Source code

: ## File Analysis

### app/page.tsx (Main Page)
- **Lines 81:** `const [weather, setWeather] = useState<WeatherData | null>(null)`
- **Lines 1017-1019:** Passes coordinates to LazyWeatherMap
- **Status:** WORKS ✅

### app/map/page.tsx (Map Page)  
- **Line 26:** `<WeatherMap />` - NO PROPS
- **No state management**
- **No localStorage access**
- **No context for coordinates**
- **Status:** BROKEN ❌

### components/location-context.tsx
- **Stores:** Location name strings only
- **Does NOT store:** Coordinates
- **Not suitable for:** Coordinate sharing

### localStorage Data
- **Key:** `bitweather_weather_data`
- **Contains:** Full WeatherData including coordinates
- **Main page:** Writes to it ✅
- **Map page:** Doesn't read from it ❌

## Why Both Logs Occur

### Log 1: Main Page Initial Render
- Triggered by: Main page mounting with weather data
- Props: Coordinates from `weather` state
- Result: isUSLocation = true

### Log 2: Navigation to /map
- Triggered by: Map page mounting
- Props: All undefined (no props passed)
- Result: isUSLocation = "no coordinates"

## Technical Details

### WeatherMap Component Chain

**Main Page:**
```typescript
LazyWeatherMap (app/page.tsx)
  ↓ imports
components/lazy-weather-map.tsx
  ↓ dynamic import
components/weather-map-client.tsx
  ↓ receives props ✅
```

--

▶ [DESCRIPTION OF THE TASK]:
Output the records above exactly as written.

▶ [TASK RESPONSE]:
Source code

: ## File Analysis

### app/page.tsx (Main Page)
- **Lines 81:** `const [weather, setWeather] = useState<WeatherData | null>(null)`
- **Lines 1017-1019:** Passes coordinates to LazyWeatherMap
- **Status:** WORKS ✅

### app/map/page.tsx (Map Page)  
- **Line 26:** `<WeatherMap />` - NO PROPS
- **No state management**
- **No localStorage access**
- **No context for coordinates**
- **Status:** BROKEN ❌

### components/location-context.tsx
- **Stores:** Location name strings only
- **Does NOT store:** Coordinates
- **Not suitable for:** Coordinate sharing

### localStorage Data
- **Key:** `bitweather_weather_data`
- **Contains:** Full WeatherData including coordinates
- **Main page:** Writes to it ✅
- **Map page:** Doesn't read from it ❌

## Why Both Logs Occur

### Log 1: Main Page Initial Render
- Triggered by: Main page mounting with weather data
- Props: Coordinates from `weather` state
- Result: isUSLocation = true

### Log 2: Navigation to /map
- Triggered by: Map page mounting
- Props: All undefined (no props passed)
- Result: isUSLocation = "no coordinates"

## Technical Details

### WeatherMap Component Chain

**Main Page:**
```typescript
LazyWeatherMap (app/page.tsx)
  ↓ imports
components/lazy-weather-map.tsx
  ↓ dynamic import
components/weather-map-client.tsx
  ↓ receives props ✅
```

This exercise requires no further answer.